Compared
to zero-dimensional (0D) semiconductor quantum dots, 2D
semiconductor nanoplatelets (NPLs) offer a spectrally narrow luminescence
and superior absorption coefficients, which makes this geometry an
attractive candidate for optoelectronic applications. However, optical
devices based on NPLs still suffer from nonradiative Auger decay of
multiple excitons (MX), which limits the efficiency of the processes,
including MX luminescence, electroluminescence, and optical gain.

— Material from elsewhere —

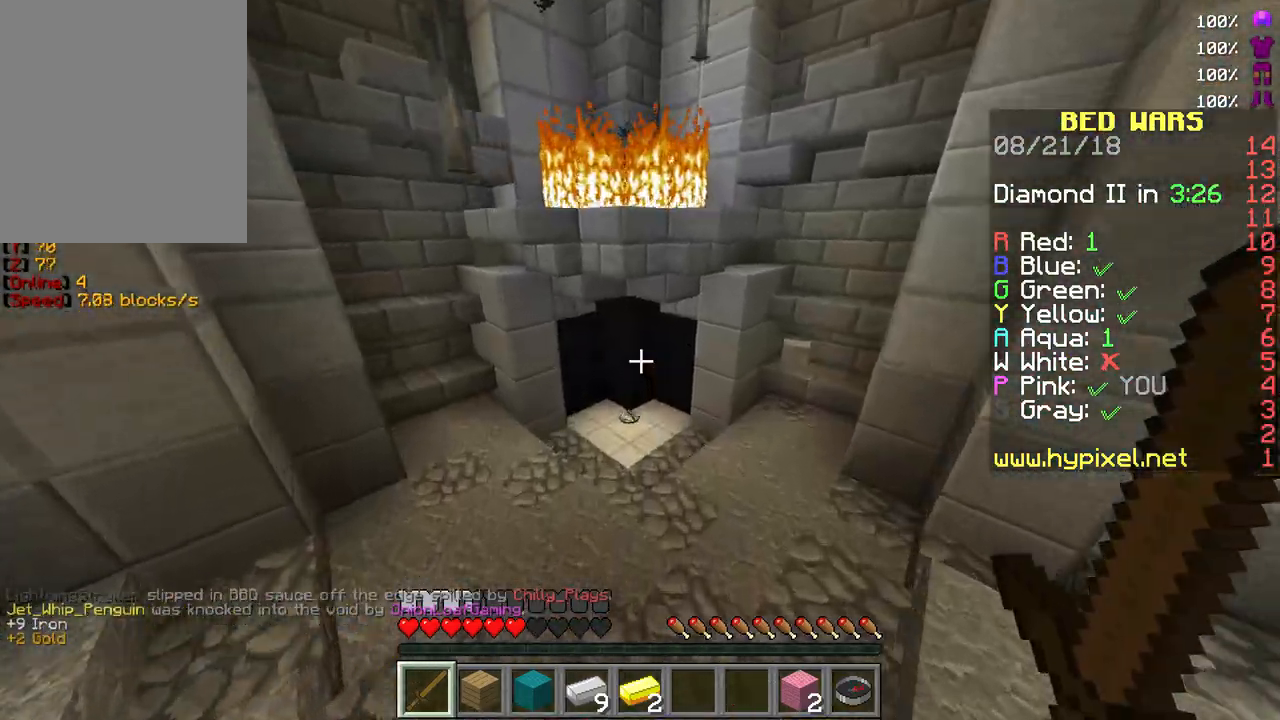
{"keys": ["w"], "mouse": [], "events": []}
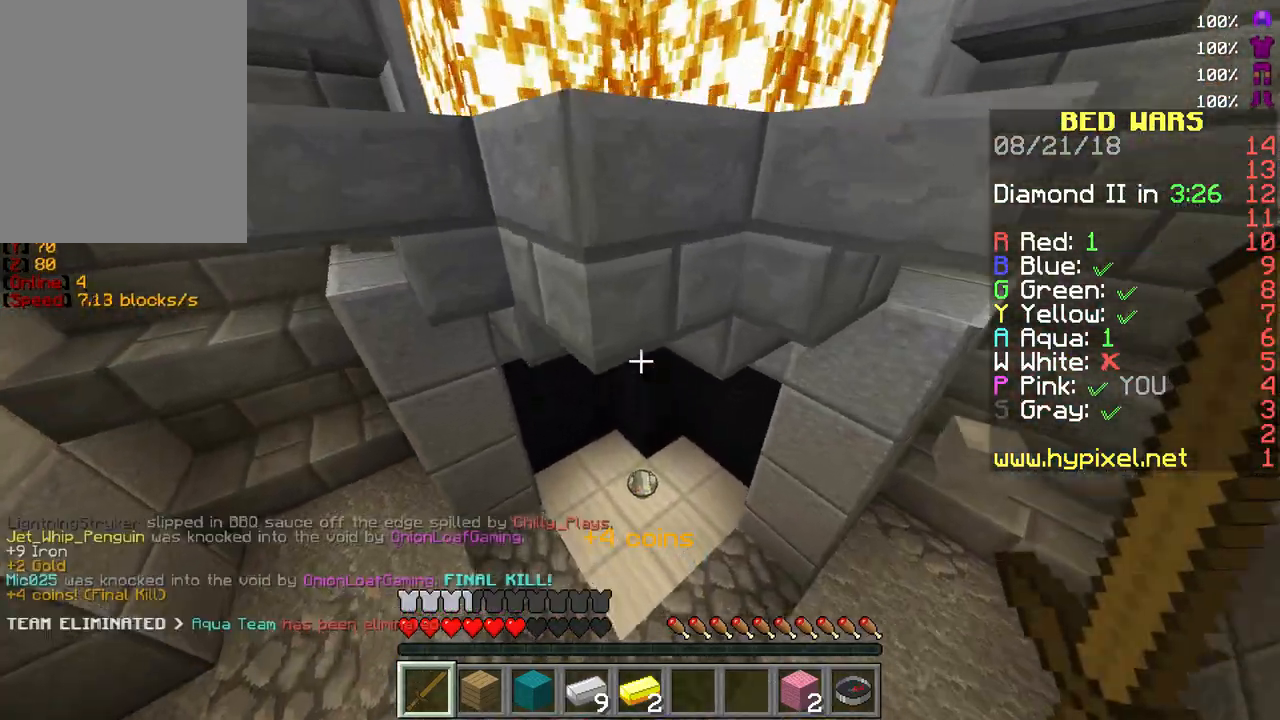
{"keys": ["w"], "mouse": [], "events": [[67, "w", "up"], [233, "w", "down"]]}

Here, we demonstrate that Auger recombination is strongly suppressed
in spherically shaped nanoplatelets, called quantum shells (QSs),
where a relaxed confinement of charges leads to diminished exciton–exciton
interactions. In particular, we use single photon counting and photon
correlation spectroscopy to show that two-dimensional CdS/CdSe/CdS
core/shell/shell spherical QSs reach near-unity biexciton emission
yield. The Auger suppression was found most prominent in QSs with
the largest shell diameter. A combination of ultralong (>15 ns)
biexciton
(BX) emission lifetimes and strong exciton–exciton repulsion
in these QS samples allowed demonstrating low-threshold amplified
spontaneous emission (ASE), large modal gain, and microcavity lasing
featuring sharp emission modes at the BX and MX transitions. Finally,
by introducing QSs within perovskite matrices, we achieved a strong
electroluminescence enhancement in light-emitting devices, yielding
devices as bright as 213 W/m2 and a 2.3-fold enhancement
of the maximum external quantum efficiency. These results represent
a major step toward realizing solution-processed colloidal lasers
and LEDs.